César Augusto Trinta Weber, Médico, mestre e doutorando do Programa de Pós-Graduação em Psiquiatria/Unifesp - ZERO HORA 25/08/2011
O“como lidar” com pacientes que apresentam doenças clínicas com comorbidades psiquiátricas, entre as quais a dependência química pelo uso do crack, desafia e angustia, cada vez mais, as equipes de saúde responsáveis pelo tratamento desses doentes.
Muitas são as dificuldades, conhecidas e reconhecidas, que elencadas seriam apontadas como justificativas para esse fato. Todavia, todas essas questões estão abrigadas sob um efeito que se poderia chamar de guarda-chuva, ou ainda, em um cenário cujo pano de fundo reflete a saturação dada pelas cores da reforma psiquiátrica.
Em uma ocasião recente, assisti a um psiquiatra fazer uma abordagem geral sobre esse assunto. Reiterou as singularidades das opções terapêuticas para cada paciente, tangenciou as limitações impostas pela reforma à psiquiatria, mas não se esquivou em defender, pelas suas convicções e experiência profissional, a internação hospitalar para o tratamento da drogadição pelo crack.
Não dá para se pensar em formas terapêuticas capazes de enfrentar a epidemia do crack com algum êxito, sobretudo quando está associada a outras doenças – especialmente as infectocontagiosas de incidência e prevalência preocupantes em nosso meio, como a tuberculose e a aids –, se não atacarmos a centralidade desse problema, ou seja, a revisão do modelo de assistência à saúde mental.

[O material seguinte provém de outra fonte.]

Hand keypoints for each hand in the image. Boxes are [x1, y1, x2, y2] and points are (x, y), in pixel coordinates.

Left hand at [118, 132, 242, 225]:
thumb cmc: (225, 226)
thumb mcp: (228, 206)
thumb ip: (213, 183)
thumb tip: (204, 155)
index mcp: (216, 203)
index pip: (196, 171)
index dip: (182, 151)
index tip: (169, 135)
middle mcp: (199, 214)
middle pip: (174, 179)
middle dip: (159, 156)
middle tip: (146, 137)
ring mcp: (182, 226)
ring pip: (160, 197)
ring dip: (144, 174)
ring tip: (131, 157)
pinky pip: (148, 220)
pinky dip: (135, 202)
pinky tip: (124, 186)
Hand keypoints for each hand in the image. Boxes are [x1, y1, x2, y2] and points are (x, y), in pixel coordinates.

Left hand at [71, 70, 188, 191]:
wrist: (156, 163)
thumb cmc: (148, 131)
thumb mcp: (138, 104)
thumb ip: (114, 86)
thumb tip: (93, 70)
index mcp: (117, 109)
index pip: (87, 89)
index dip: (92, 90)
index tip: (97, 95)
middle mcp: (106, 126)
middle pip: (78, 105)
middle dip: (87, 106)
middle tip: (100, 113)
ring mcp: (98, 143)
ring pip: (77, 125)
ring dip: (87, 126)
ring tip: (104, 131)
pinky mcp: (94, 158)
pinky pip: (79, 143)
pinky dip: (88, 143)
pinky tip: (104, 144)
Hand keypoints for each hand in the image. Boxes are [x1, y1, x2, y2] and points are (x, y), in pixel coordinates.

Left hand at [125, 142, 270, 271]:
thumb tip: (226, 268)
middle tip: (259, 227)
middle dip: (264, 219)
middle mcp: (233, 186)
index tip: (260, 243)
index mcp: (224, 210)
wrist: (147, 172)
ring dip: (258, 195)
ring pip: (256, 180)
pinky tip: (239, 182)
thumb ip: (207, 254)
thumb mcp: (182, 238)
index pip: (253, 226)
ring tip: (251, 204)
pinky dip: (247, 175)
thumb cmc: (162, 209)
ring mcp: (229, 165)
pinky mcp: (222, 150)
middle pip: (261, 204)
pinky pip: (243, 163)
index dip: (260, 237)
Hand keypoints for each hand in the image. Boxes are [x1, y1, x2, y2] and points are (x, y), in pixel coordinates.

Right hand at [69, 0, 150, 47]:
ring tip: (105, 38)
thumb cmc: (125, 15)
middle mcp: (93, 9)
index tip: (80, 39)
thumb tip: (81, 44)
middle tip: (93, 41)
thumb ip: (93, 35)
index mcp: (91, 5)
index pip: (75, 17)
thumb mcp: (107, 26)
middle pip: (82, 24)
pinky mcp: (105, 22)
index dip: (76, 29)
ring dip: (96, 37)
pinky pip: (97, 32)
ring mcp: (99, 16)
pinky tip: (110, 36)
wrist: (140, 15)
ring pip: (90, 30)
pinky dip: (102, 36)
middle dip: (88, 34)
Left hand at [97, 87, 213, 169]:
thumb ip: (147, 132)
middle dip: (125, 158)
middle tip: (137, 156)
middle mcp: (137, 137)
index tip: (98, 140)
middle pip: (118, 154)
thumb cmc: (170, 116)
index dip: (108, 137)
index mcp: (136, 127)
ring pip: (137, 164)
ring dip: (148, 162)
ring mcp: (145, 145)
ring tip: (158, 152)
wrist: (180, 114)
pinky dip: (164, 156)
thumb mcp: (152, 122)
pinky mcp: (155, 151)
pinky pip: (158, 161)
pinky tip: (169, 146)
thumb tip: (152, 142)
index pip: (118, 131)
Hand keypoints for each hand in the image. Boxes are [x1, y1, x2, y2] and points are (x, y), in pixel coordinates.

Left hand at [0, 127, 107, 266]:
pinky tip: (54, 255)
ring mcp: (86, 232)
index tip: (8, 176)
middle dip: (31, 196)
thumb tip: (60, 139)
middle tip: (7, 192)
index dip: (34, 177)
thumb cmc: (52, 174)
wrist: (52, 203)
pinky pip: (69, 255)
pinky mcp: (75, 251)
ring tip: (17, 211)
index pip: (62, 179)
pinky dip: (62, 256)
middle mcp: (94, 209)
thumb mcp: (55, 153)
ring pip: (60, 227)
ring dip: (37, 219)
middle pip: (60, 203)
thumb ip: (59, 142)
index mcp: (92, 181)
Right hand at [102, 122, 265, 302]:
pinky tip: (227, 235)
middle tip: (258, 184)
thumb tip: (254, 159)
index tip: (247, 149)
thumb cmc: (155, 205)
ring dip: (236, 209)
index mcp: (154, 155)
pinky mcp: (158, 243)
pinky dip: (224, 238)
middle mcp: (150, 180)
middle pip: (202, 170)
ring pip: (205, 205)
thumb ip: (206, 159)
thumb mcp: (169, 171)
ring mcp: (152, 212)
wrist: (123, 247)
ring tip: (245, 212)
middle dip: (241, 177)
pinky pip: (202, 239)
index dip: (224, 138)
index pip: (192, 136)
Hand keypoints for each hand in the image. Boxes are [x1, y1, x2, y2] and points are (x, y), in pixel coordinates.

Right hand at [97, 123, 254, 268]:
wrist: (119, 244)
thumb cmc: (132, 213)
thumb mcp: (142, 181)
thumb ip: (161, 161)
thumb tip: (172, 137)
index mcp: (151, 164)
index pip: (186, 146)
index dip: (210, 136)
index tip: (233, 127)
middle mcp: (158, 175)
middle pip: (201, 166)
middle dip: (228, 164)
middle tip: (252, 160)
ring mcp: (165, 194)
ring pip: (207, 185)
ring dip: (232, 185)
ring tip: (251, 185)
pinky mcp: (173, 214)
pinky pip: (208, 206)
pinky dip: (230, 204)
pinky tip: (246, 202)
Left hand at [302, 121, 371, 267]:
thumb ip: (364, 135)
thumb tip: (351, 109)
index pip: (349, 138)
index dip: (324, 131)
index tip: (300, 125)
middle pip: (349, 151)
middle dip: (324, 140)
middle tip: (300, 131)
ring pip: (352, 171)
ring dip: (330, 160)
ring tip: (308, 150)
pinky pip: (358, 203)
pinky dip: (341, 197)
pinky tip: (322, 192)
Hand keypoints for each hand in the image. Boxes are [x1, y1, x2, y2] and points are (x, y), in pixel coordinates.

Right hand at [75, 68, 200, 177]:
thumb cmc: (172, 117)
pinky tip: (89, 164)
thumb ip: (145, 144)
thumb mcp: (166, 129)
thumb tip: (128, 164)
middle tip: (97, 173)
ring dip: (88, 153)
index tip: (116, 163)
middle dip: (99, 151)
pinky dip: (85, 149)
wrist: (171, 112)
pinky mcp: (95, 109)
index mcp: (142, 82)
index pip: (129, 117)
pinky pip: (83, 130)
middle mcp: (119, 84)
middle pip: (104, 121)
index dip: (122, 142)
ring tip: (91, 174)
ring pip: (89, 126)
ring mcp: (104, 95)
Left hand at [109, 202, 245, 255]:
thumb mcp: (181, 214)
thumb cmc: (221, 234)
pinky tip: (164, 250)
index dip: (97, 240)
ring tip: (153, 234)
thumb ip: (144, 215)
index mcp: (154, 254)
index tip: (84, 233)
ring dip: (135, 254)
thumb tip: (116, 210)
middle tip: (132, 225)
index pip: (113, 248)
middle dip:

Primeiro, é preciso que se entenda que a drogadição é uma doença psiquiátrica e que o crack é a droga da vez. Os efeitos desse substrato da cocaína são responsáveis por reproduzir no cérebro do usuário as percepções do esquizofrênico paranoide. Em surto, comporta-se como um psicótico, colocando a si e a todos os demais em risco, inclusive de morte.
Segundo, que, de um lado, a desintoxicação, a impregnação farmacológica e a psicoterapia são etapas que demandam certo tempo para que os efeitos desejados sejam sentidos. Que, de outro, é imprescindível para a superação do craving (fissura) que medidas de segurança, no âmbito técnico-assistencial, sejam instituídas para evitar a fuga e com ela o retorno ao uso da droga e o consequente abandono do tratamento.
Terceiro, que desconhecer que a família do dependente também adoece e torna-se hipossuficiente para, sozinha, dar conta do cuidado do seu familiar, é tentar negar o poder corrosivo do crack no tecido social.
Enfrentar tudo isso significa dizer que a sociedade precisa participar mais efetivamente dessas discussões e se fazer ouvir ao mostrar que sabe o que é melhor para a sua saúde: dispor de serviços de saúde que garantam a universalidade do acesso, que a atenção ofertada seja integral e resolutiva e, por sua vez, operacionalizada por uma capacidade instalada adequada a complexidade dos agravos a que está sujeita.
COMPROMETIMENTO DOS PODERES
As políticas de combate às drogas devem ser focadas em três objetivos específicos: preventivo (educação e comportamento); de tratamento e assistência das dependências (saúde pública) e de contenção (policial e judicial). Para aplicar estas políticas, defendemos campanhas educativas, políticas de prevenção, criação de Centros de Tratamento e Assistência da Dependência Química, e a integração dos aparatos de contenção e judiciais. A instalação de Conselhos Municipais de Entorpecentes estruturados em três comissões independentes (prevenção, tratamento e contenção) pode facilitar as unidades federativas na aplicação de políticas defensivas e de contenção ao consumo de tráfico de drogas.